CHP Milletvekili Muzaffer beye gelince:
- Sayın Toptan'a katılıyorum... Ama bir şartla... Cezayı öyle bir artıracaksın ki... Kulüp başkanına öyle bir ceza vereceksin ki... İflahı kesilecek.
***
Köksal Toptan, sporda şiddete "hapis cezasından" yana.
Ya CHP'li Dr. Kurtulmuşoğlu:
- Hay Köksal beyin atasına rahmet.
***
Muzaffer bey dedi ki:
- Ben Elazığ'da yedi yıl başhekimlik yaptım... Gittiğimde hastane perişandı... Ben ayrılırken ise Elazığ ağlıyordu.
- Muzaffer bey... Bunun, sporda şiddet konusu ile ne ilgisi var.
- Çok ilgisi var... Hastanede bir gün, en başarılı, en sevdiğim hemşirenin açığını gördüm... En ağır cezayı verdim... Sonra da odama gidip ağladım... Hastanede bir anda her şey düzeliverdi.
***
- Başka nerede görev yaptınız?
- Akçakoca'da... Kaymakam Vekilliği... Başhekimlik... Spor Kulübü Başkanlığı... Orada o zaman mafya falan vardı... Deli Yılmaz diye bir mafya lideri vardı... Hepsi mum gibi oldu.
- Nasıl başardınız?
- Eğer baştaki balık kokmazsa... Göz yummazsa... Yolsuzluk yapanla veya mafyayla işbirliğine girmezse... İşler öyle bir düzeliverir ki.
***
Ersun Hoca bize "gerçekten, sporda şiddet önlenecek mi" diye sordu.
Dr.

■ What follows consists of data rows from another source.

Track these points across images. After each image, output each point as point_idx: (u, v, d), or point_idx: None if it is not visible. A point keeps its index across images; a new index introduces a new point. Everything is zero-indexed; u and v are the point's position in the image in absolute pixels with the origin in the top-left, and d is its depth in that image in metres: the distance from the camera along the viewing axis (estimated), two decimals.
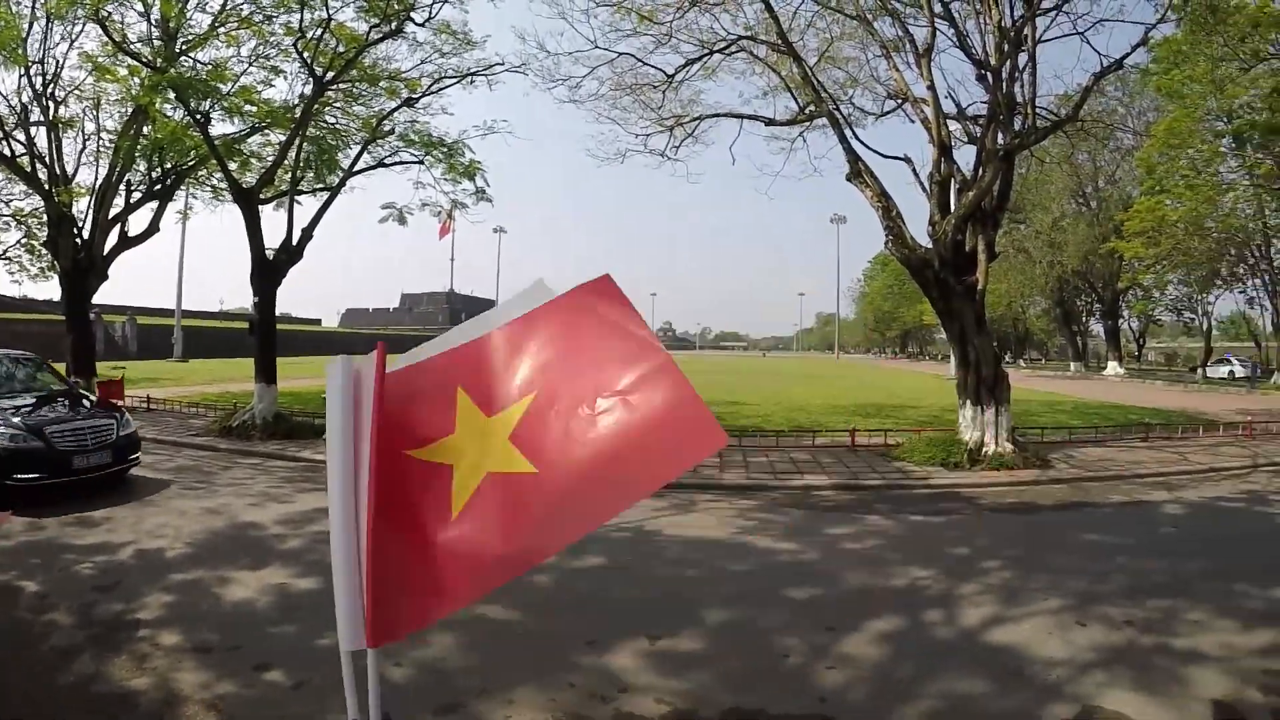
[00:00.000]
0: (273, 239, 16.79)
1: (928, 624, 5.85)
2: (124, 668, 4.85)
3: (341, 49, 15.98)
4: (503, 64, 18.19)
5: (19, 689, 4.58)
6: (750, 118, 17.76)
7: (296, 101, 17.46)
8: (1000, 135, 13.92)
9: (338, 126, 20.11)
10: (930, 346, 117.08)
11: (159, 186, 21.20)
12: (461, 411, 2.15)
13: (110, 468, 10.42)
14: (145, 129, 18.37)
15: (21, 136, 19.74)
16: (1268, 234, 40.50)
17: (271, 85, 18.71)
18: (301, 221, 17.29)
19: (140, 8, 16.98)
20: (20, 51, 17.61)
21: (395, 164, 19.28)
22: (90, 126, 21.06)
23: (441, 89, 18.63)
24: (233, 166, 17.91)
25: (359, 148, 18.65)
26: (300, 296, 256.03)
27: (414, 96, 18.23)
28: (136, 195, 21.13)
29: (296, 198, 17.91)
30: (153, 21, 17.25)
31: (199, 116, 15.44)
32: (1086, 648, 5.31)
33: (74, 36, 19.24)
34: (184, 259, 55.72)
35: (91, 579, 6.63)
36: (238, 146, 18.78)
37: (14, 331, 40.92)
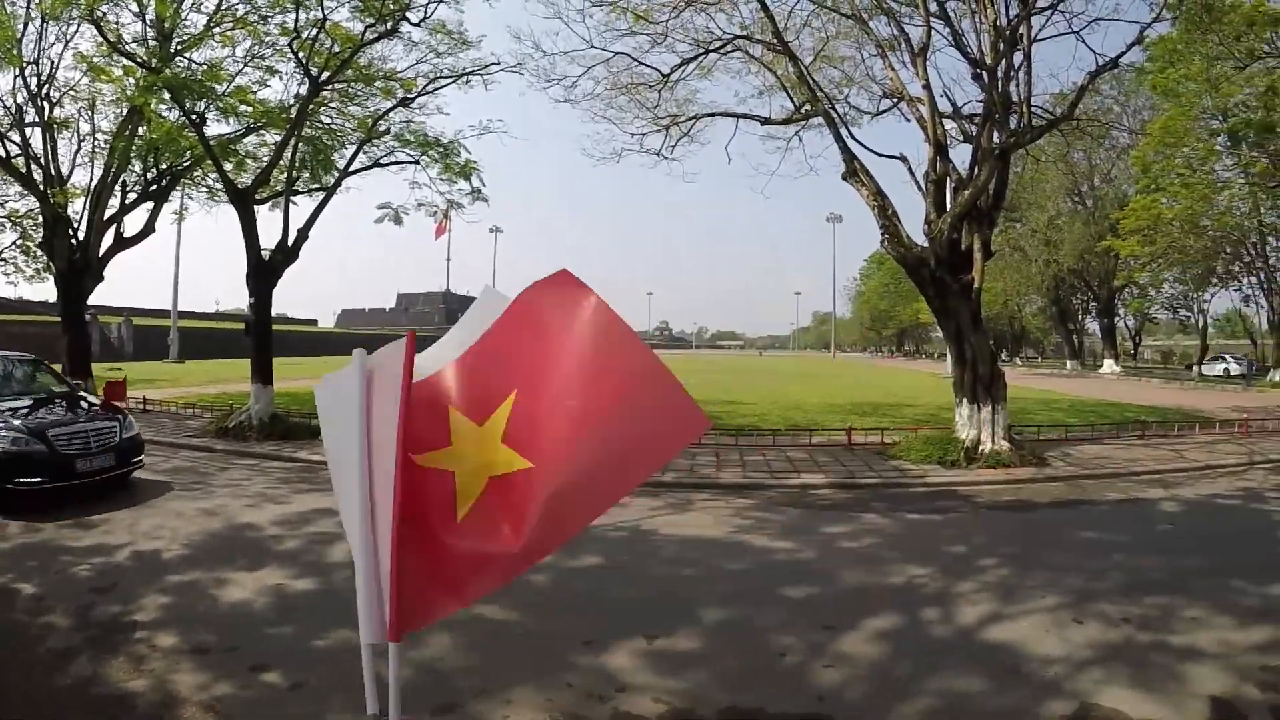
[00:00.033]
0: (268, 239, 16.79)
1: (925, 622, 5.86)
2: (121, 669, 4.84)
3: (337, 49, 15.97)
4: (498, 64, 18.21)
5: (18, 690, 4.57)
6: (746, 117, 17.78)
7: (292, 102, 17.46)
8: (996, 134, 13.93)
9: (333, 127, 20.11)
10: (926, 345, 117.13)
11: (154, 187, 21.18)
12: (454, 425, 2.17)
13: (113, 471, 10.24)
14: (140, 129, 18.34)
15: (16, 137, 19.68)
16: (1263, 232, 40.58)
17: (267, 85, 18.72)
18: (297, 222, 17.29)
19: (135, 8, 16.98)
20: (15, 52, 17.54)
21: (391, 164, 19.30)
22: (85, 127, 21.04)
23: (437, 89, 18.67)
24: (228, 167, 17.89)
25: (354, 148, 18.66)
26: (296, 297, 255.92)
27: (409, 96, 18.23)
28: (132, 196, 21.10)
29: (292, 198, 17.89)
30: (148, 22, 17.24)
31: (194, 117, 15.41)
32: (1084, 645, 5.32)
33: (69, 37, 19.19)
34: (180, 260, 55.65)
35: (89, 581, 6.62)
36: (233, 147, 18.78)
37: (9, 333, 40.85)
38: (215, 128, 17.94)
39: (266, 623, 5.74)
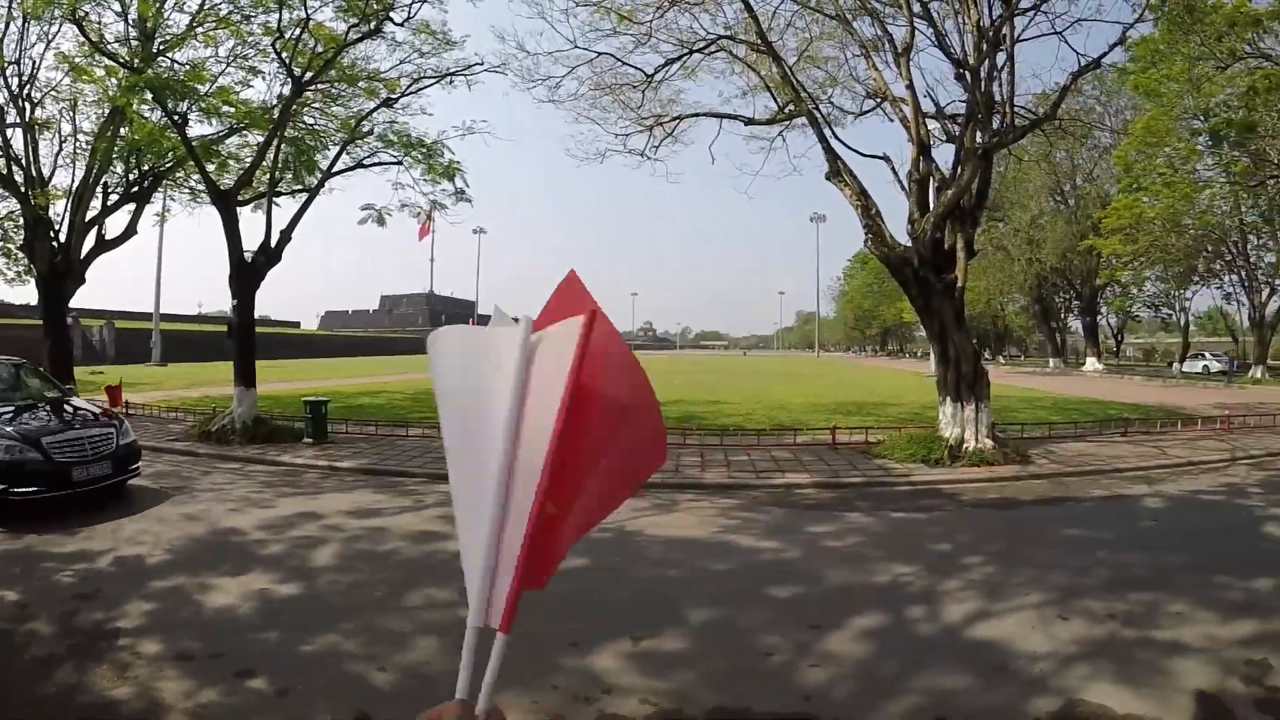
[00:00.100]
0: (251, 241, 16.70)
1: (911, 620, 5.88)
2: (106, 677, 4.80)
3: (320, 49, 15.90)
4: (482, 64, 18.16)
5: (1, 699, 4.53)
6: (730, 117, 17.81)
7: (275, 102, 17.36)
8: (979, 134, 13.99)
9: (316, 127, 20.02)
10: (910, 344, 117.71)
11: (136, 188, 21.00)
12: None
13: (110, 479, 9.95)
14: (122, 130, 18.18)
15: None
16: (1244, 230, 41.02)
17: (250, 86, 18.64)
18: (280, 223, 17.20)
19: (117, 7, 16.84)
20: None
21: (374, 165, 19.23)
22: (67, 128, 20.82)
23: (420, 89, 18.62)
24: (211, 168, 17.76)
25: (338, 149, 18.59)
26: (279, 299, 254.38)
27: (393, 97, 18.17)
28: (114, 197, 20.91)
29: (275, 199, 17.79)
30: (130, 21, 17.10)
31: (177, 117, 15.30)
32: (1069, 641, 5.35)
33: (50, 36, 18.98)
34: (162, 262, 55.29)
35: (71, 587, 6.56)
36: (216, 148, 18.65)
37: None
38: (198, 128, 17.83)
39: (251, 628, 5.70)
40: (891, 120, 15.64)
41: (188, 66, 16.33)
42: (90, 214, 20.14)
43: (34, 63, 19.19)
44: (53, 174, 20.38)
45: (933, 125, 15.34)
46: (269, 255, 16.69)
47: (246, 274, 16.50)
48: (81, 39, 15.73)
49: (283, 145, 17.53)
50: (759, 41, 15.22)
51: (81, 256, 20.11)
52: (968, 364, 13.92)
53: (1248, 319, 46.50)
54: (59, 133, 20.68)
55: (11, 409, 10.11)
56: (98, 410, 11.27)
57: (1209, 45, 23.51)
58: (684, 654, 5.24)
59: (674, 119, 18.19)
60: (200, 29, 16.57)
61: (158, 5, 16.16)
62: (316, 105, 19.48)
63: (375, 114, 18.50)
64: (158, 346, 54.51)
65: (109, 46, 16.19)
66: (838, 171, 14.90)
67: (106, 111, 18.73)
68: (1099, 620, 5.77)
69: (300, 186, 19.31)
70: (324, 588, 6.60)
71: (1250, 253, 43.28)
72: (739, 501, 10.51)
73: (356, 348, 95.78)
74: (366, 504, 10.15)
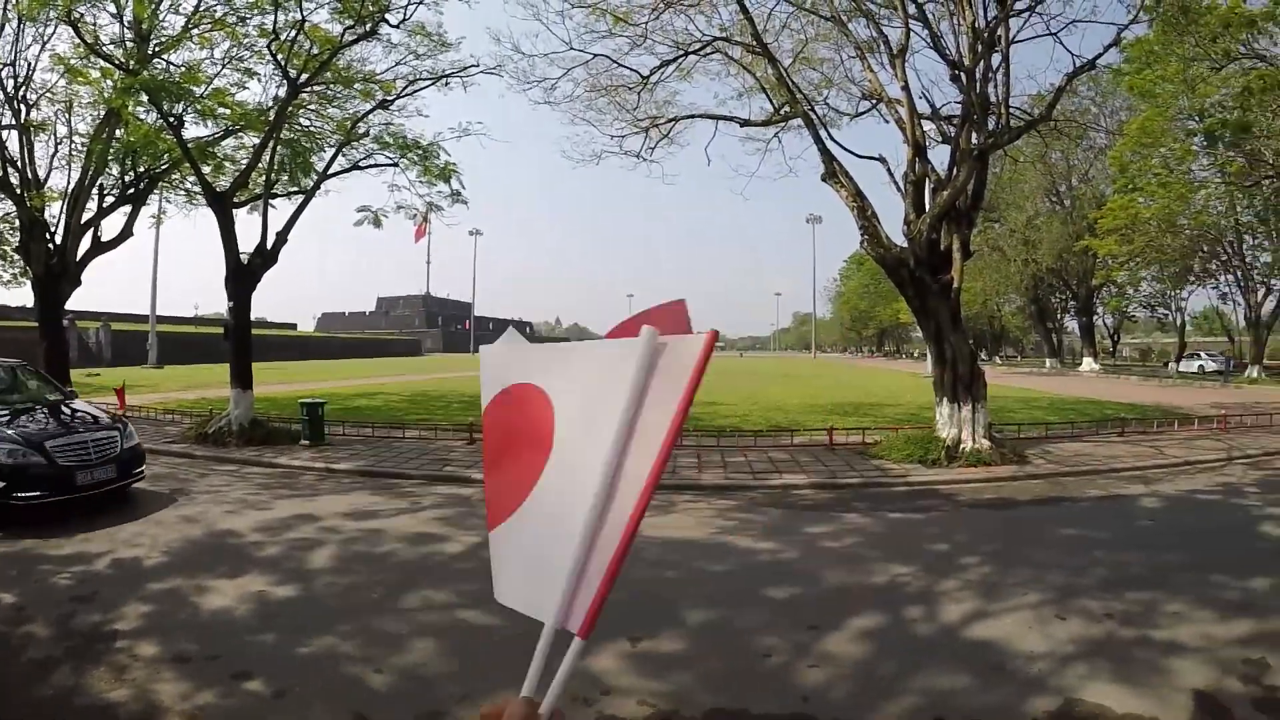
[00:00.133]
0: (247, 243, 16.67)
1: (908, 621, 5.88)
2: (103, 679, 4.79)
3: (315, 51, 15.88)
4: (478, 66, 18.12)
5: None
6: (725, 119, 17.84)
7: (270, 104, 17.33)
8: (974, 135, 14.01)
9: (312, 129, 19.99)
10: (906, 345, 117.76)
11: (132, 190, 20.93)
12: None
13: (115, 483, 9.78)
14: (118, 132, 18.14)
15: None
16: (1239, 230, 41.13)
17: (245, 88, 18.61)
18: (276, 225, 17.19)
19: (113, 9, 16.76)
20: None
21: (370, 167, 19.21)
22: (62, 130, 20.73)
23: (416, 91, 18.59)
24: (206, 170, 17.74)
25: (333, 150, 18.56)
26: (275, 301, 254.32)
27: (389, 99, 18.14)
28: (109, 199, 20.82)
29: (271, 201, 17.77)
30: (125, 23, 17.03)
31: (172, 119, 15.28)
32: (1067, 641, 5.36)
33: (46, 38, 18.92)
34: (158, 264, 55.12)
35: (69, 589, 6.55)
36: (211, 150, 18.61)
37: None
38: (193, 130, 17.81)
39: (248, 630, 5.69)
40: (887, 122, 15.68)
41: (183, 68, 16.30)
42: (86, 216, 20.06)
43: (29, 64, 19.12)
44: (48, 176, 20.33)
45: (928, 126, 15.39)
46: (265, 257, 16.66)
47: (242, 276, 16.47)
48: (77, 41, 15.69)
49: (278, 147, 17.51)
50: (754, 43, 15.24)
51: (77, 258, 20.04)
52: (964, 364, 13.94)
53: (1244, 319, 46.60)
54: (54, 135, 20.63)
55: (12, 412, 9.99)
56: (101, 413, 11.08)
57: (1204, 46, 23.57)
58: (682, 655, 5.24)
59: (670, 120, 18.21)
60: (196, 31, 16.52)
61: (153, 7, 16.11)
62: (312, 107, 19.45)
63: (371, 116, 18.48)
64: (154, 348, 54.32)
65: (104, 48, 16.14)
66: (834, 173, 14.90)
67: (102, 113, 18.68)
68: (1096, 620, 5.77)
69: (296, 188, 19.29)
70: (321, 589, 6.59)
71: (1246, 253, 43.41)
72: (736, 502, 10.51)
73: (353, 349, 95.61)
74: (363, 506, 10.13)
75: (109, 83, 15.50)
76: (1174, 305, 59.10)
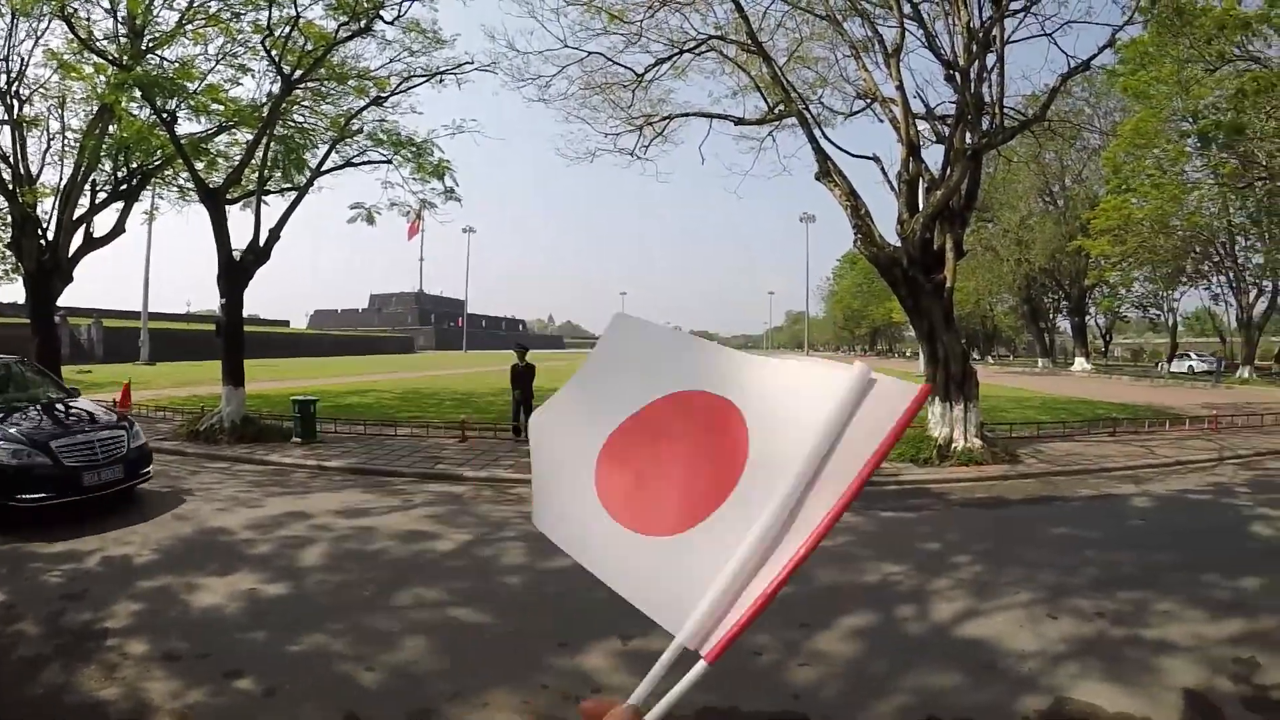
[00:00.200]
0: (240, 240, 16.61)
1: (900, 619, 5.89)
2: (93, 677, 4.77)
3: (310, 47, 15.82)
4: (472, 63, 18.09)
5: None
6: (720, 117, 17.84)
7: (264, 100, 17.26)
8: (968, 135, 14.04)
9: (305, 125, 19.92)
10: (899, 344, 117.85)
11: (125, 187, 20.85)
12: None
13: (122, 484, 9.52)
14: (111, 128, 18.04)
15: None
16: (1232, 231, 41.24)
17: (239, 84, 18.47)
18: (269, 222, 17.15)
19: (107, 4, 16.70)
20: None
21: (363, 163, 19.13)
22: (55, 125, 20.62)
23: (410, 88, 18.54)
24: (199, 166, 17.66)
25: (327, 147, 18.49)
26: (268, 297, 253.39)
27: (383, 95, 18.10)
28: (102, 195, 20.74)
29: (264, 198, 17.72)
30: (119, 18, 16.96)
31: (165, 115, 15.21)
32: (1058, 640, 5.37)
33: (39, 33, 18.83)
34: (150, 261, 54.88)
35: (59, 587, 6.52)
36: (204, 146, 18.53)
37: None
38: (186, 126, 17.76)
39: (239, 628, 5.67)
40: (881, 121, 15.68)
41: (177, 64, 16.23)
42: (78, 212, 19.97)
43: (22, 59, 19.03)
44: (40, 171, 20.23)
45: (922, 126, 15.42)
46: (258, 254, 16.60)
47: (235, 272, 16.41)
48: (70, 36, 15.62)
49: (272, 143, 17.43)
50: (749, 42, 15.25)
51: (69, 255, 19.95)
52: (956, 364, 13.96)
53: (1235, 320, 46.77)
54: (47, 130, 20.52)
55: (13, 410, 9.77)
56: (105, 412, 10.87)
57: (1198, 48, 23.61)
58: None
59: (664, 118, 18.23)
60: (189, 26, 16.44)
61: (147, 2, 16.06)
62: (306, 103, 19.40)
63: (365, 112, 18.41)
64: (146, 345, 54.10)
65: (98, 43, 16.07)
66: (827, 172, 14.92)
67: (95, 109, 18.59)
68: (1087, 619, 5.79)
69: (289, 185, 19.23)
70: (312, 587, 6.58)
71: (1238, 254, 43.55)
72: None
73: (345, 347, 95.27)
74: (355, 503, 10.11)
75: (102, 78, 15.40)
76: (1166, 306, 59.38)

Muzaffer bey "önlenecek" dedi:
- Hükümetimize yardımcı olacağız... Önleyeceğiz.
- Hem muhalefet milletvekilisiniz... Hem de "hükümetimiz" gibi sıcak ifadeler kullanıyorsunuz... İlginç.
- Ben ilginç adamım... Bu yüzden Meclis'te bana "Baba" derler, "Marko Paşa" derler, "Muzaffer Abi" derler. Size hayatımı bir anlatsam... Film gibi.